Zahlreiche Karosseriebauunternehmen, darunter auch einige in Deutschland, sorgten für eine große Vielfalt an Variationen des Typ H. Die verschiedenen Verlängerungen von Radstand und Überhang hinten erhielten die Bezeichnungen Modification A (40 Zentimeter Überhang) bis Modification F (1,2 Meter Radstandverlängerung und 60 Zentimeter Überhang). Dacherhöhungen von 10, 20 oder 40 Zentimetern waren möglich. Zudem hatte der Kunde die Option, das Fahrerhausdach zusätzlich zu erhöhen.

Die Drehstabfederung verschaffte dem Citroën Typ H neben der guten Straßenlage auch im unbeladenen Zustand einen hohen Federungskomfort. Der tiefe Einstieg des flachen Laderaums und der u-förmige Versteifungsrahmen ermöglichten dem Team um Ingenieur Pierre Franchiset und Konstrukteur André Lefèbvre eine Vielzahl an Aufbauten: Karosserieverlängerungen, Hochdächer, Pritsche mit Doppelkabine und vieles mehr. Ab Werk gab es den Lieferwagen mit 4,28 Meter Länge und Fahrgestell mit Fahrerhaus.

Große Verbreitung fanden die Varianten des Citroën Typ H im öffentlichen Dienst, beispielsweise als Fahrzeug der Feuerwehr oder der Post. Das Angebot der Karosseriebauer richtete sich vor allem an mittelständische Betriebe. Zum Einsatz kam der Citroën Typ H hier unter anderem als Planwagen (auch mit Doppelkabine), Autotransporter, Niederflurhubwagen, Verkaufswagen, Bus, Kühlwagen, Wohnmobil, Tiertransporter, Bestattungswagen oder auch als rollendes Labor. Zudem wurde in einigen Varianten die hydropneumatische Federung der DS an der Hinterachse eingebaut, insbesondere bei Krankenwagen.

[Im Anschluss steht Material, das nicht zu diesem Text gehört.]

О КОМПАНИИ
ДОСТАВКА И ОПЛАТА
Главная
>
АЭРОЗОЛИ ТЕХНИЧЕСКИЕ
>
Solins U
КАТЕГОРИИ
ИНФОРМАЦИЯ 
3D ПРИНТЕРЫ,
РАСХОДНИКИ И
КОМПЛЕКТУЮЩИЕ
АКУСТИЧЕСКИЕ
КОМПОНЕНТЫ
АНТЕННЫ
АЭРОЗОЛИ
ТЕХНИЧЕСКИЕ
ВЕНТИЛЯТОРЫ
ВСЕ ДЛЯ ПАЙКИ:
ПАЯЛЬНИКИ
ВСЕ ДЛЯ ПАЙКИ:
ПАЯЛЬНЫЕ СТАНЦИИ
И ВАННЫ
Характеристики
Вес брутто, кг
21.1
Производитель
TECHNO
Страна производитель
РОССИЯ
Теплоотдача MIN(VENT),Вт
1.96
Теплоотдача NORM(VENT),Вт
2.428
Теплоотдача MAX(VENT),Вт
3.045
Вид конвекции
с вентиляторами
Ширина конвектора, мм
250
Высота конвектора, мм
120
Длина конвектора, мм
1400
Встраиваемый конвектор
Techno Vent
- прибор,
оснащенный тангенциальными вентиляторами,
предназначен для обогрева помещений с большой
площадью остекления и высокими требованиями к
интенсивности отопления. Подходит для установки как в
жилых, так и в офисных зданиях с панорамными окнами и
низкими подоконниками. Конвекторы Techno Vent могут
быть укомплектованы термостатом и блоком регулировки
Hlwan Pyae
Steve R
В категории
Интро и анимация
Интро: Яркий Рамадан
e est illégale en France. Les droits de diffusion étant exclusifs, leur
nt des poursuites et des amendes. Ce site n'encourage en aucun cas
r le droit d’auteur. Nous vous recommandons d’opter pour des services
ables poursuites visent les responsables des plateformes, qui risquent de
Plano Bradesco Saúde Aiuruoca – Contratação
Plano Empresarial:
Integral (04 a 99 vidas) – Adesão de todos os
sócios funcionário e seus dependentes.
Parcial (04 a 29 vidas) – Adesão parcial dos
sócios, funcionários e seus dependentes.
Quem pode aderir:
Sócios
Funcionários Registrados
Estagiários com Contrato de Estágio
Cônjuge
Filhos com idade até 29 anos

Der Citroën Typ H verfügte über Motor und Getriebe des Traction Avant und später der DS – jeweils „rückwärts“ eingebaut, also mit dem Motor vor der Vorderachse – sowie mit entgegengesetzter Motor-Drehrichtung (Droit). Auch Dieselmotoren von Perkins und Indénor wurden angeboten. Hauptaugenmerk lag hier auf der extrem einfachen Zugänglichkeit zur Wartung des Motors – selbst der Ausbau konnte binnen kürzester Zeit erfolgen.

Bis zum 14. Dezember 1981 wurden insgesamt 473.289 Exemplare des Citroën Typ H in Frankreich (Quai de Javel / Aulnay-Sous-Bois), Belgien (Forest, 5.343 Fahrzeuge) und den Niederlanden (circa 10.000 Fahrzeuge) gebaut.

In Deutschland sind Sammler und Liebhaber des Modells vorrangig im Citroën Veteranen Club von Deutschland e.V. (www.cvc-club.de) und im André Citroën Club (www.andre-citroen-club.de) organisiert.